# What the task asks
Wherever a line in the data below holds "στοιχεία", copy that line.

Transcribed page contents:

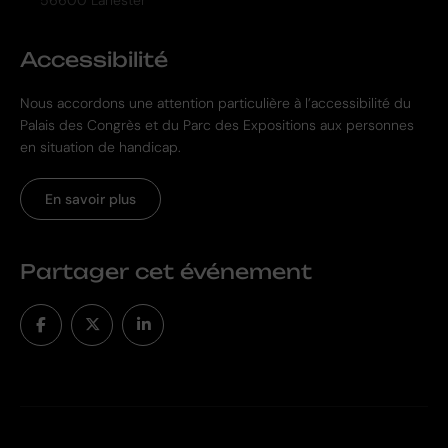
Accessibilité
Nous accordons une attention particulière à l’accessibilité du
Palais des Congrès et du Parc des Expositions aux personnes
en situation de handicap.
En savoir plus
Partager cet événement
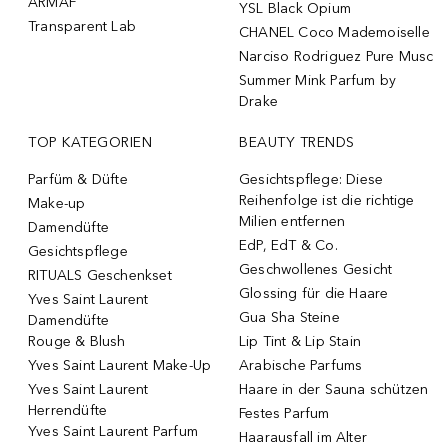
ARMAF
YSL Black Opium
Transparent Lab
CHANEL Coco Mademoiselle
Narciso Rodriguez Pure Musc
Summer Mink Parfum by
Drake
TOP KATEGORIEN
BEAUTY TRENDS
Parfüm & Düfte
Gesichtspflege: Diese
Reihenfolge ist die richtige
Make-up
Milien entfernen
Damendüfte
EdP, EdT & Co.
Gesichtspflege
Geschwollenes Gesicht
RITUALS Geschenkset
Glossing für die Haare
Yves Saint Laurent
Gua Sha Steine
Damendüfte
Rouge & Blush
Lip Tint & Lip Stain
Yves Saint Laurent Make-Up
Arabische Parfums
Yves Saint Laurent
Haare in der Sauna schützen
Herrendüfte
Festes Parfum
Yves Saint Laurent Parfum
Haarausfall im Alter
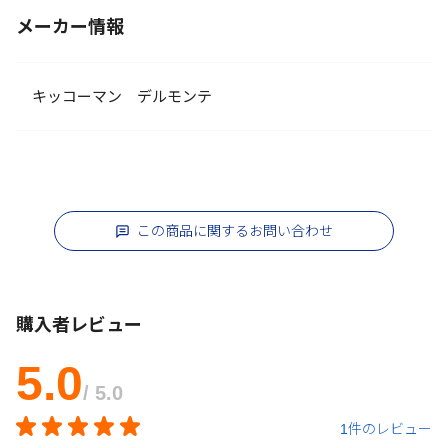
メーカー情報
キッコーマン デルモンテ
この商品に関するお問い合わせ
購入者レビュー
5.0
/ 5.0
1件のレビュー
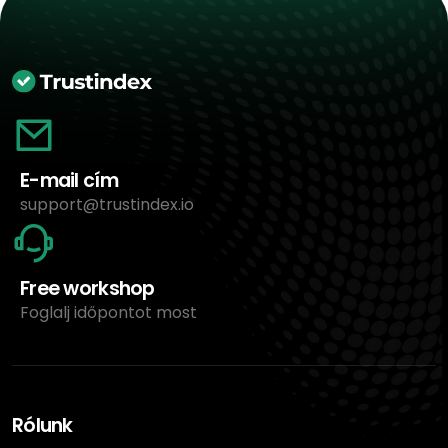
E-mail cím
support@trustindex.io
Free workshop
Foglalj időpontot most
Rólunk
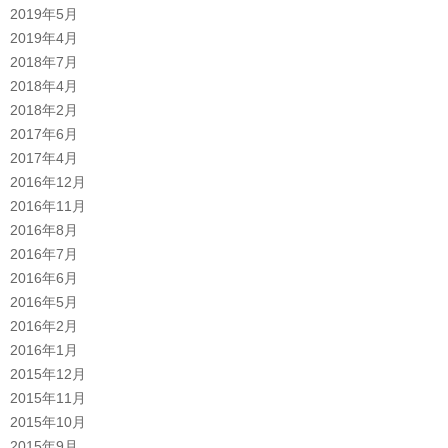
2019年5月
2019年4月
2018年7月
2018年4月
2018年2月
2017年6月
2017年4月
2016年12月
2016年11月
2016年8月
2016年7月
2016年6月
2016年5月
2016年2月
2016年1月
2015年12月
2015年11月
2015年10月
2015年9月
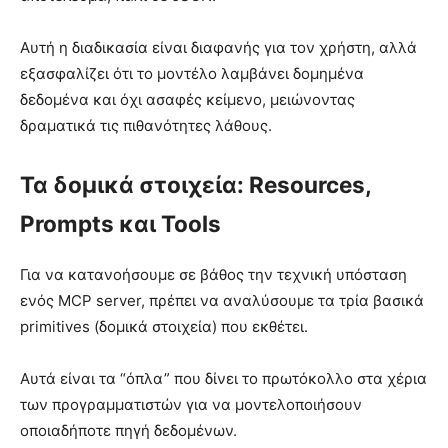
Αυτή η διαδικασία είναι διαφανής για τον χρήστη, αλλά
εξασφαλίζει ότι το μοντέλο λαμβάνει δομημένα
δεδομένα και όχι ασαφές κείμενο, μειώνοντας
δραματικά τις πιθανότητες λάθους.
Τα δομικά στοιχεία: Resources,
Prompts και Tools
Για να κατανοήσουμε σε βάθος την τεχνική υπόσταση
ενός MCP server, πρέπει να αναλύσουμε τα τρία βασικά
primitives (δομικά στοιχεία) που εκθέτει.
Αυτά είναι τα “όπλα” που δίνει το πρωτόκολλο στα χέρια
των προγραμματιστών για να μοντελοποιήσουν
οποιαδήποτε πηγή δεδομένων.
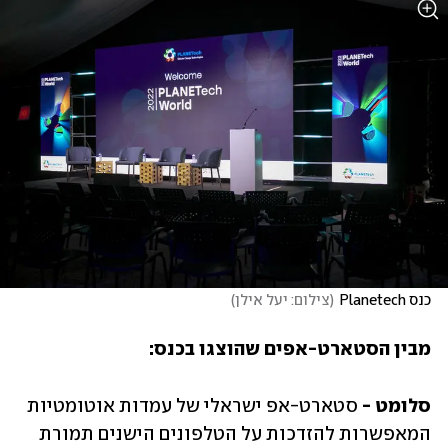
כנס Planetech
(
צילום: יעל אילן
)
מבין הסטארט-אפים שהוצגו בכנס: 
סלומט -
 סטארט-אפ ישראלי של עמדות אוטומטיות 
המאפשרות להזדכות על הטלפונים הישנים תמורת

# Reply
Τα δομικά στοιχεία: Resources,
primitives (δομικά στοιχεία) που εκθέτει.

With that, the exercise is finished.